A Spring Holiday Message

While I'm a writer of stories for children, I'm also a mother and a U.S. citizen concerned about the safety of our children.
After the shooting in Nashville, Tennessee, on Monday, March 27th, I was sick to my stomach and was emotional for much of the day. The murder of any human being is horrendous; the murder of little children rips apart the very fabric of our country's future. 

I had the same reaction after the shootings in Newtown, Connecticut; Parkland, Florida; Uvalde, Texas; and too many more. After the shooting on Monday at the private school in Nashville, I found myself thinking, I'm glad my sons aren't school age anymore. But I quickly remembered these mass shootings are not only in schools; they're in movie theaters, bars, churches, and neighborhoods across America.

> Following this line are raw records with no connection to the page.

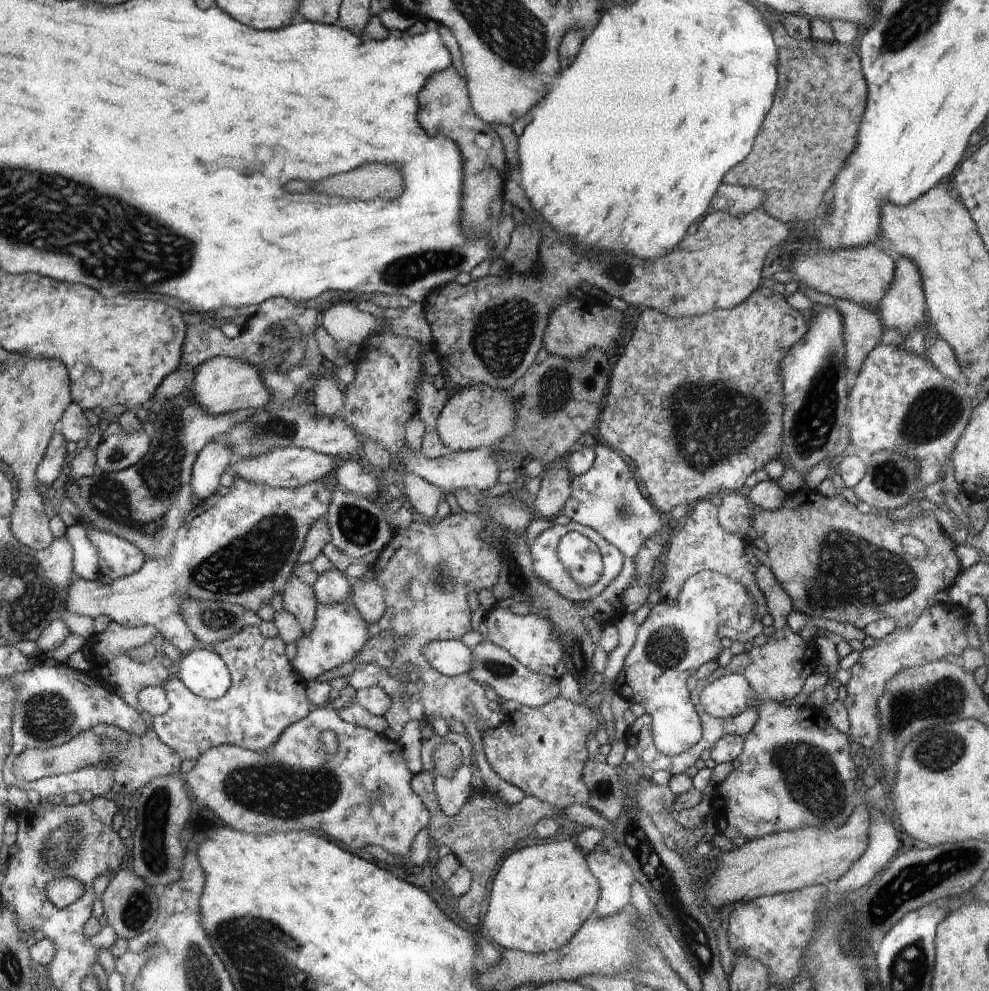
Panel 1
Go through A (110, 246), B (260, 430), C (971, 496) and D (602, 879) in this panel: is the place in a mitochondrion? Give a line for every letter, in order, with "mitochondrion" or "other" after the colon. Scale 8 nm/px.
A: mitochondrion
B: mitochondrion
C: other
D: other

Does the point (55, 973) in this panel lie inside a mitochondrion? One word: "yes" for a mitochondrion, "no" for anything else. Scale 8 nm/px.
no

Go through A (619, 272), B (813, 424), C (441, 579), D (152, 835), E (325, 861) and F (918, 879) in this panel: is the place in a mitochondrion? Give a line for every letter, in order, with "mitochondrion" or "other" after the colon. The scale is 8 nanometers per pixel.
A: mitochondrion
B: mitochondrion
C: mitochondrion
D: mitochondrion
E: other
F: mitochondrion

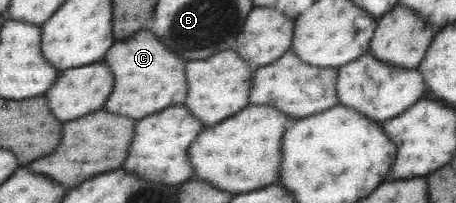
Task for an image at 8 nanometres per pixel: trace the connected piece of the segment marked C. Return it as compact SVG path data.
M148 27L123 40L115 40L104 60L114 75L114 89L104 107L108 113L142 119L160 109L181 105L186 100L186 63L182 61L182 57L174 55L164 43L160 43L160 39Z

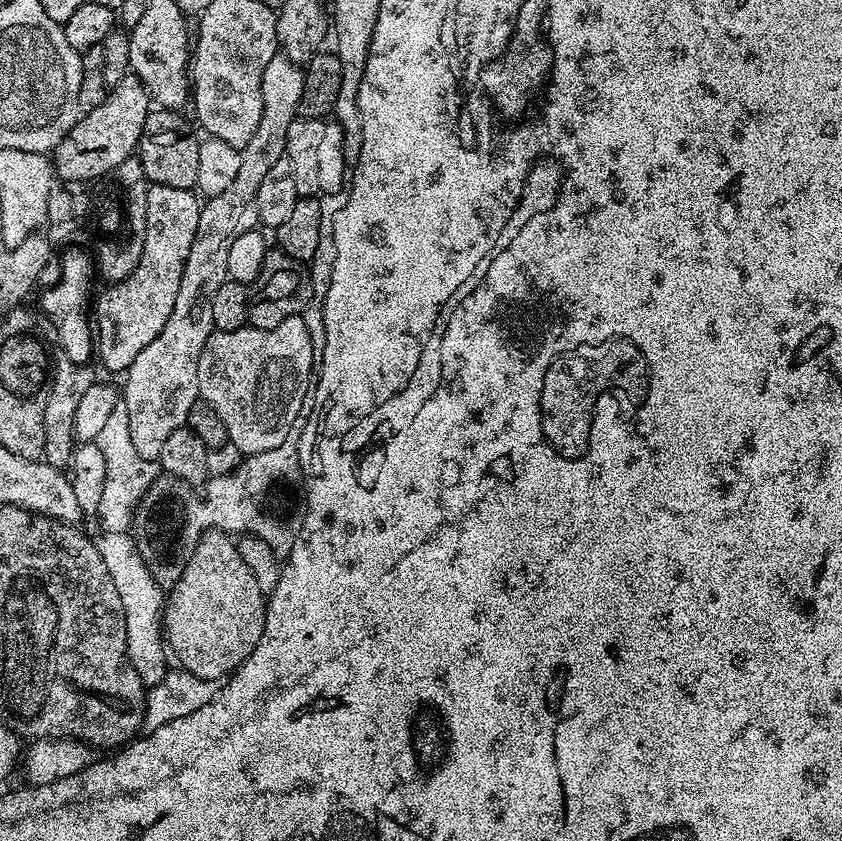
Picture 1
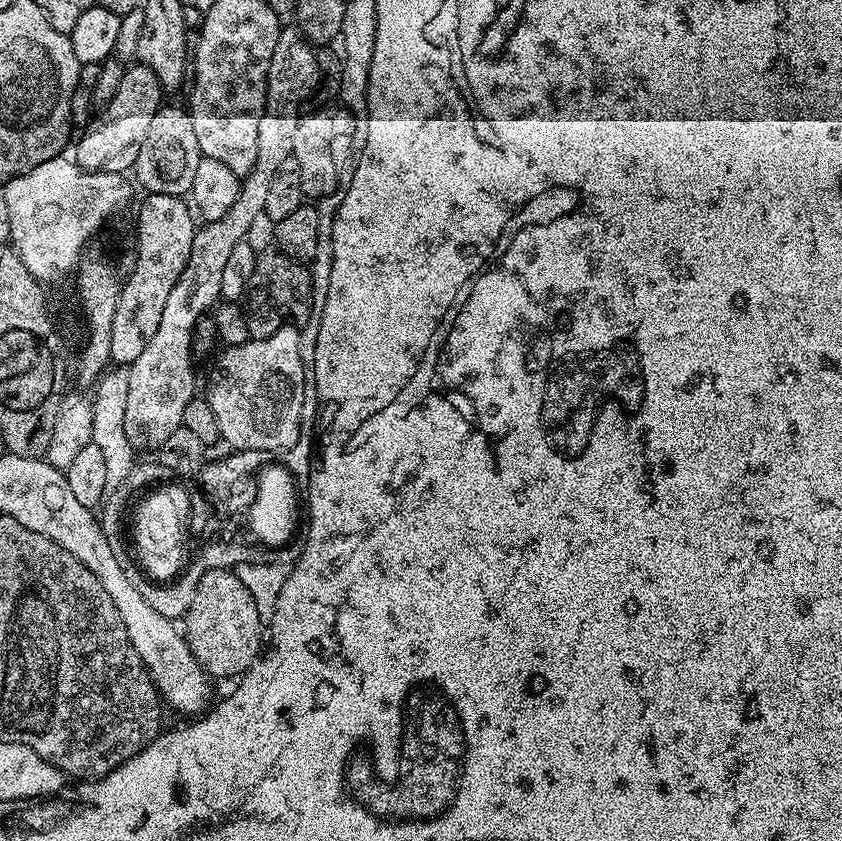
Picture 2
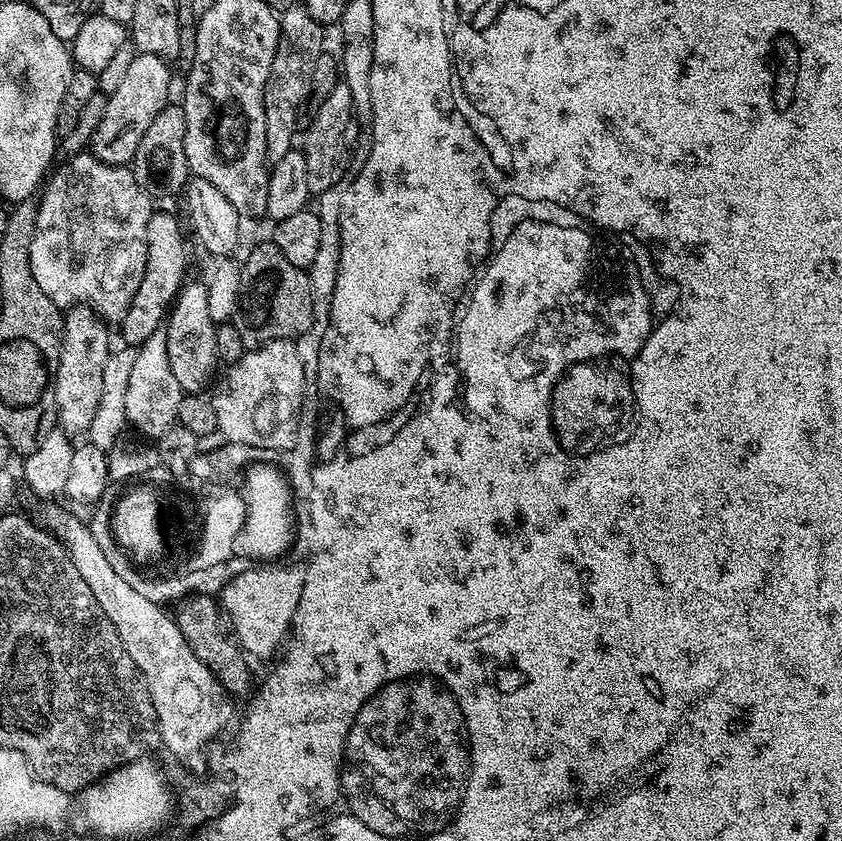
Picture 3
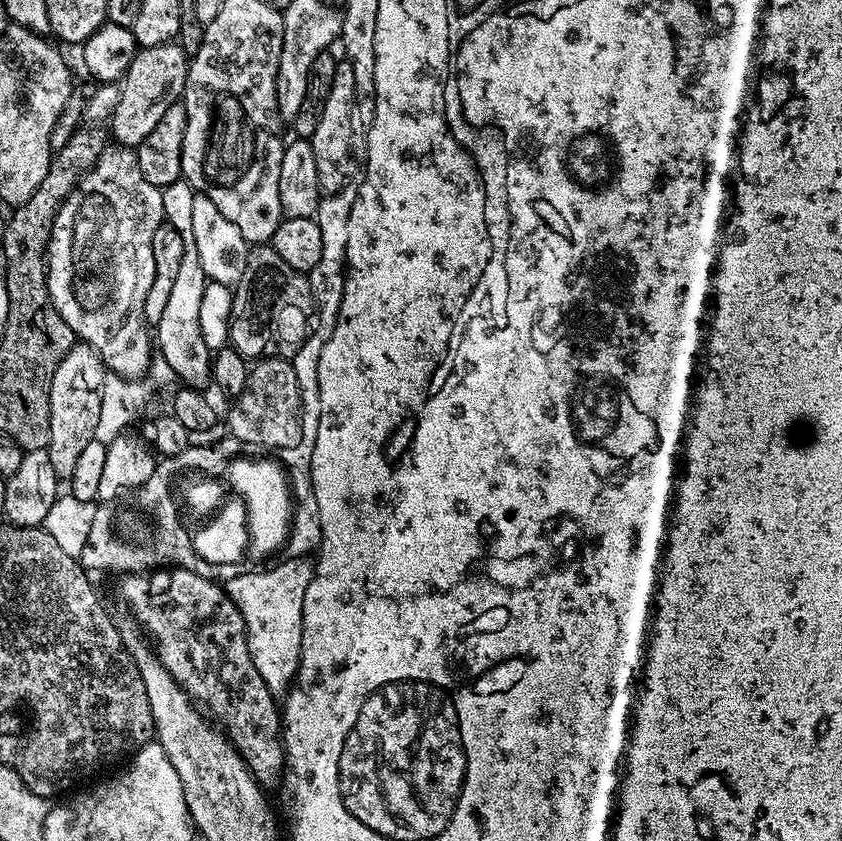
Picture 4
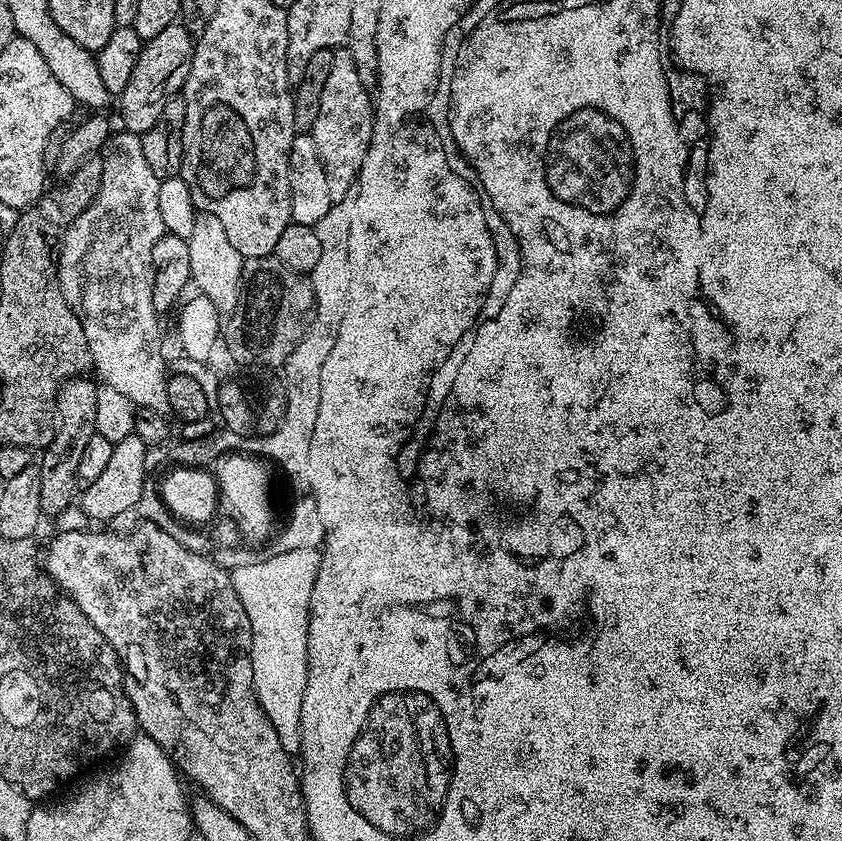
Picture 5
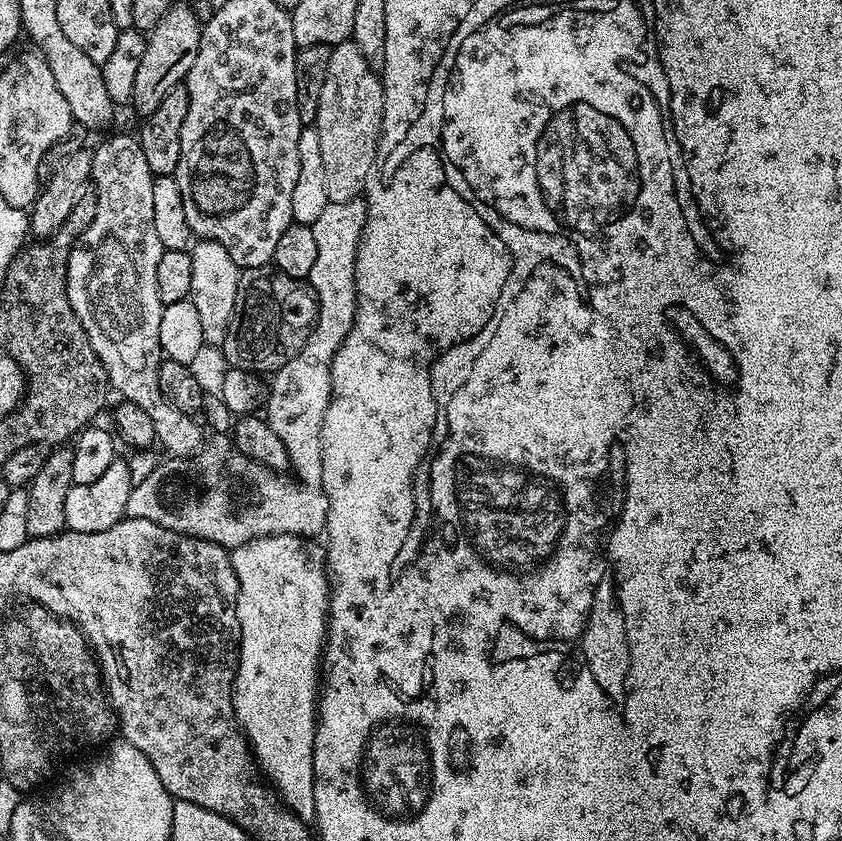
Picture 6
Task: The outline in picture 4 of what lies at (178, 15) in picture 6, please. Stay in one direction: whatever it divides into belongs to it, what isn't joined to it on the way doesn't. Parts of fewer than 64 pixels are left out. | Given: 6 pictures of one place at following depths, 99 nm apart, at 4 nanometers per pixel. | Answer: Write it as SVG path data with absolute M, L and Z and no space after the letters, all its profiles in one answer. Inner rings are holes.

The cyclical nature of the gun reform dialogue amongst political leaders is ludicrous. As long as both sides stay firmly encamped on their side of the issue, no one is addressing the problem of our children dying every day. 

During these religious holidays, whatever your faith, or lack thereof, may we all commit to better loving our fellow man. May we commit to work together, to find a path forward, to end this epidemic of death.

The Nashville Covenant School Shooting Victims:

Top - L to R: Evelyn Dieckhaus; William Kinney; Hallie Scruggs
Bottom - L to R: Mike Hill; Cynthia Peak; Katherine Koonce

"Let us not love in word, neither in tongue, but in deed and truth."
 I John 3:18

Wednesday, April 5, 2023

Whimsical Word of the Week

Patinated (adj.)
(of a metal) having a green or brown film produced by oxidation.
Example: The copper sculpture had been patinated over time.

Monday, April 3, 2023

Bibliophile's Corner

The Easter Egg
by Jan Brett

Flap Copy Description:
Time for the rabbits to decorate eggs for the Easter Rabbit.
This year Hoppi is old enough to join in, and if he can just make the winning egg, he will be the one to help the Easter Rabbit on Easter morning.
But Hoppi hasn't decided what kind of egg to make. And as he hops along and sees one fantastic egg after another, he begins to wonder how he can compete.
Hoppi goes into the woods to think about his egg, and just when he figures out that he only has to make the best egg he can, his plans take a most unexpected turn.

My Thoughts:
The beautiful artwork of Jan Brett never disappoints! This lovely picture book is the perfect gift for a child that celebrates Easter. Hoppi's unexpected entry from the heart reveals how being yourself is always the best way to go. I highly recommend The Easter Egg to children aged three to seven!